I recently rediscovered the Dream Syndicate’s version of Eric Clapton’s “Let It Rain,” which I’d first heard on The Bigtime Syndrome compilation in college. How did you end up covering that song?
We used to enjoy choosing unlikely covers—always songs we liked but songs that wouldn’t have been considered hip by our peers. So we would do things like “Let It Rain” or “Don’t Fear The Reaper.” I mean, even covering Bob Dylan or Neil Young or Donovan back then was not considered cool by any means. We would just strip the songs down to the basic, most primal elements and then kick them around for a while.  Kind of like we did with our own songs, I guess.

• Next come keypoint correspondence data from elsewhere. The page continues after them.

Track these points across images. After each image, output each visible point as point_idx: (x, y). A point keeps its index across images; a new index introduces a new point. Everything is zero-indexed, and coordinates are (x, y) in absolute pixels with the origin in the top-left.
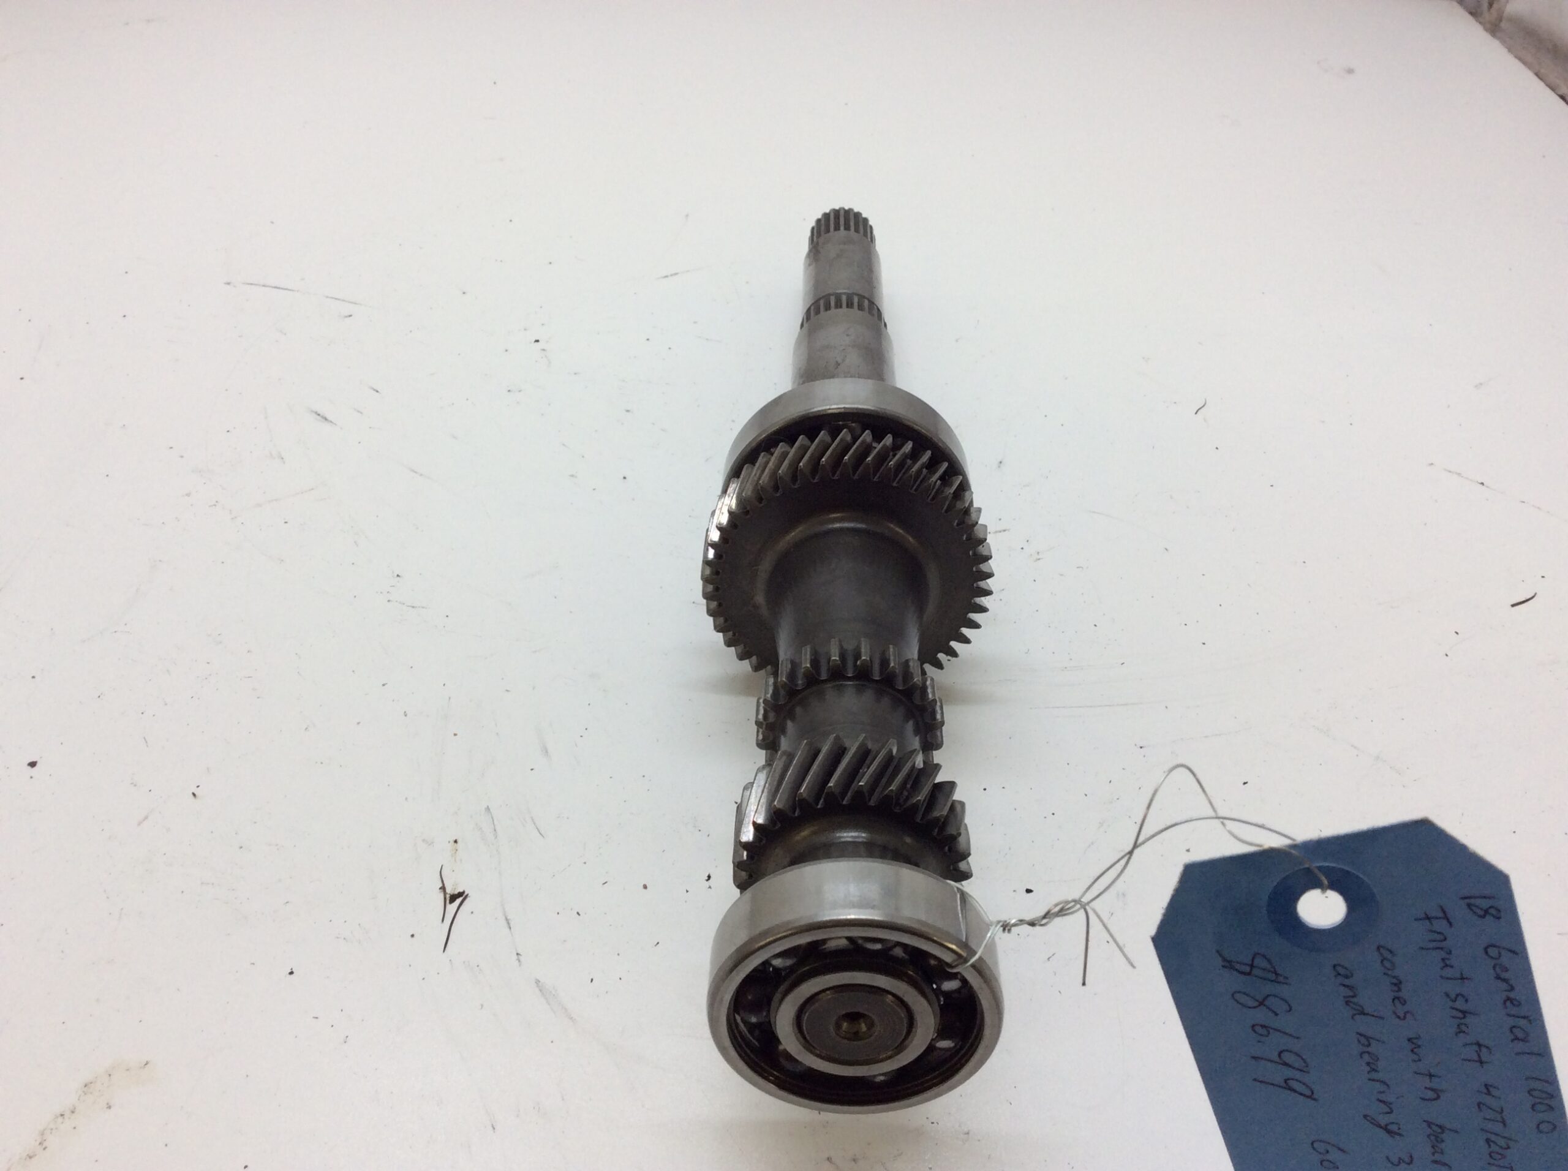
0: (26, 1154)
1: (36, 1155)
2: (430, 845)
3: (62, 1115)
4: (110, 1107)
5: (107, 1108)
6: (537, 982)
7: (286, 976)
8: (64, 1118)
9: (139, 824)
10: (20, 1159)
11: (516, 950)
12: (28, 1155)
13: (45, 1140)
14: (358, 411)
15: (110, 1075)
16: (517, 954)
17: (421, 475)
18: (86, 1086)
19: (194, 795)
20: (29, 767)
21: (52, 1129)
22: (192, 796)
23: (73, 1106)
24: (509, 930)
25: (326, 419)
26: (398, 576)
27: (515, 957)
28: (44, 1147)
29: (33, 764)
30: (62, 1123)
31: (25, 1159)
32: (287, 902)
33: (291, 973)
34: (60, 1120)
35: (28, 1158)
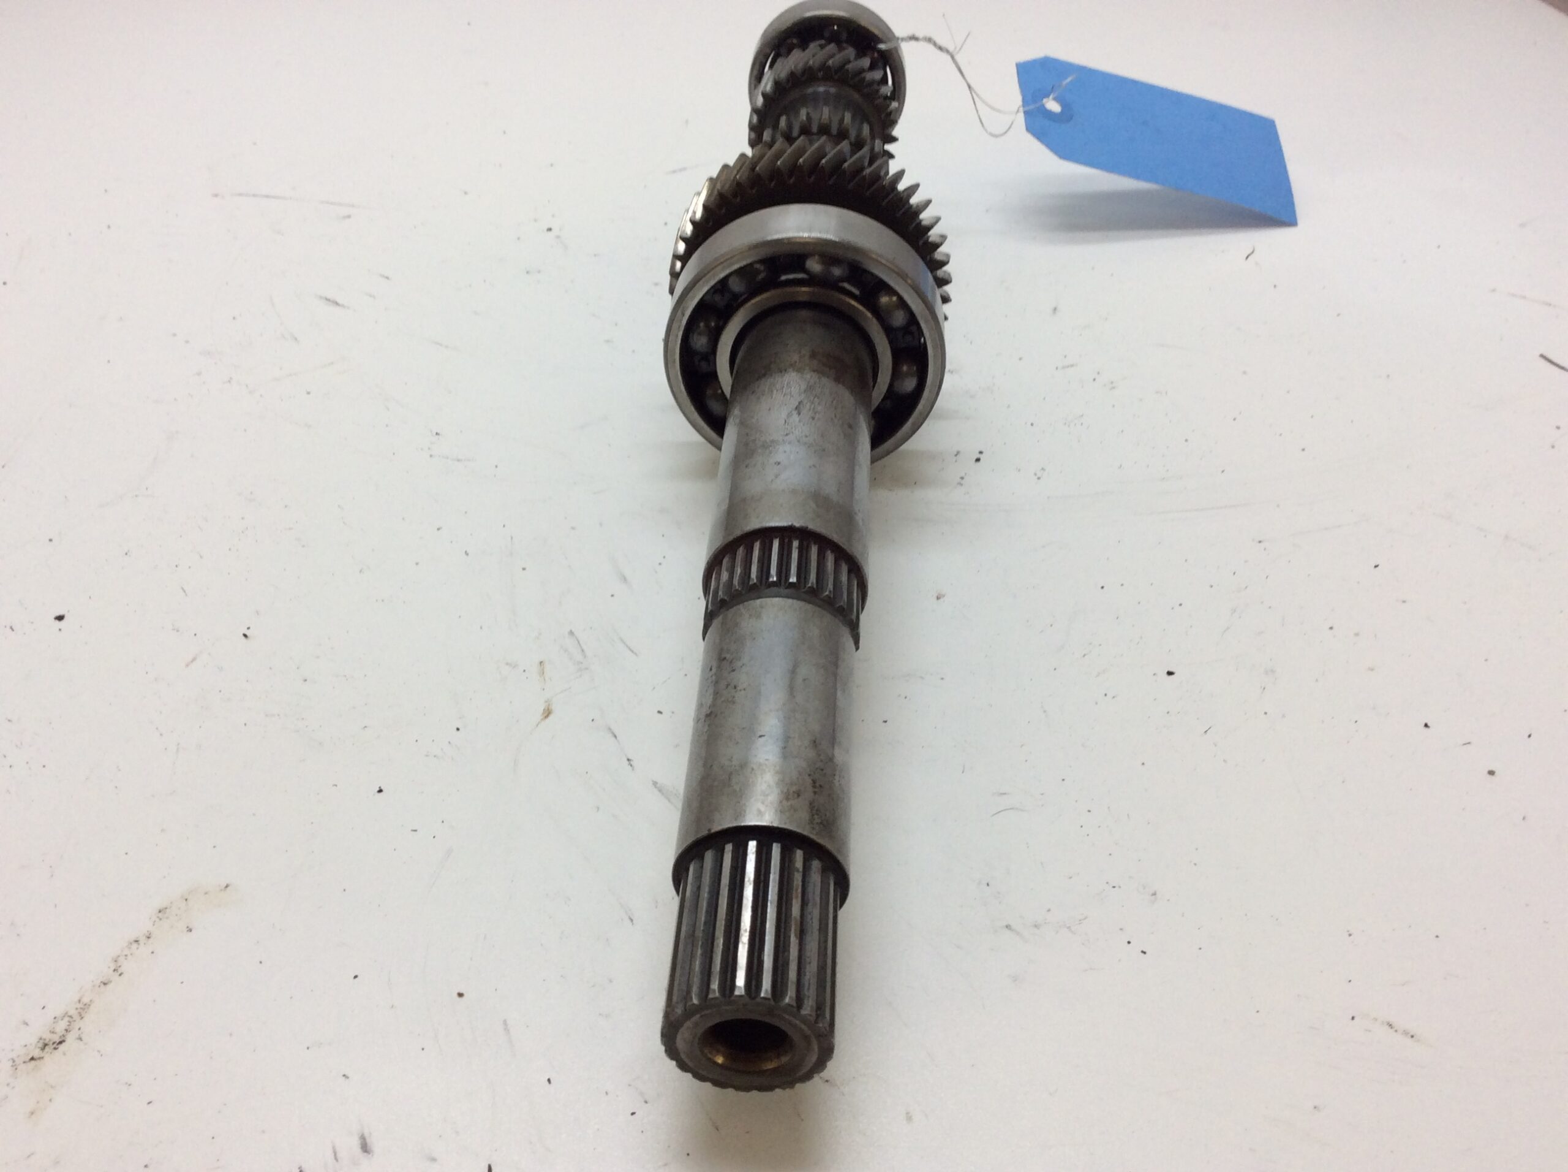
0: (100, 982)
1: (111, 982)
2: (514, 667)
3: (136, 941)
4: (190, 930)
5: (187, 931)
6: (655, 784)
7: (374, 795)
8: (139, 944)
9: (187, 665)
10: (94, 986)
11: (626, 756)
12: (101, 982)
13: (120, 966)
14: (371, 296)
15: (186, 900)
16: (628, 760)
17: (447, 347)
18: (160, 912)
19: (245, 636)
20: (57, 621)
21: (126, 956)
22: (243, 637)
23: (148, 931)
24: (614, 739)
25: (337, 304)
26: (437, 434)
27: (627, 762)
28: (120, 972)
29: (60, 618)
30: (137, 948)
31: (99, 986)
32: (366, 727)
33: (380, 791)
34: (135, 946)
35: (102, 985)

Do you think you’ll ever cover “Tears In Heaven”?
Oh, man. I wouldn’t bet on it. Too many chords.

How has it been playing shows with the reconvened Dream Syndicate?
It’s been great—in some ways, the best of every lineup we ever had. Everyone in the band plays really well, and we all play really well together, very intuitively, but we’re also not afraid to throw that out the window and let things get cathartic and freaky, just like we did back in 1982. It was great from the first reunion show and keeps getting better. I think we can take it in from very interesting directions from here, but for now, we’re just taking it show to show.

Inevitably, these reunions lead to new material. What are the odds of this happening with you guys?
As a fan of the band, I would like to hear that. I’d like that to happen.

What can we expect from the Baseball Project this season?
We’re all really excited about the new record, and we’re looking forward to hitting the road. It’s fun for me to be in a band where I can honestly say that we’re hoping to play as many stadiums as possible.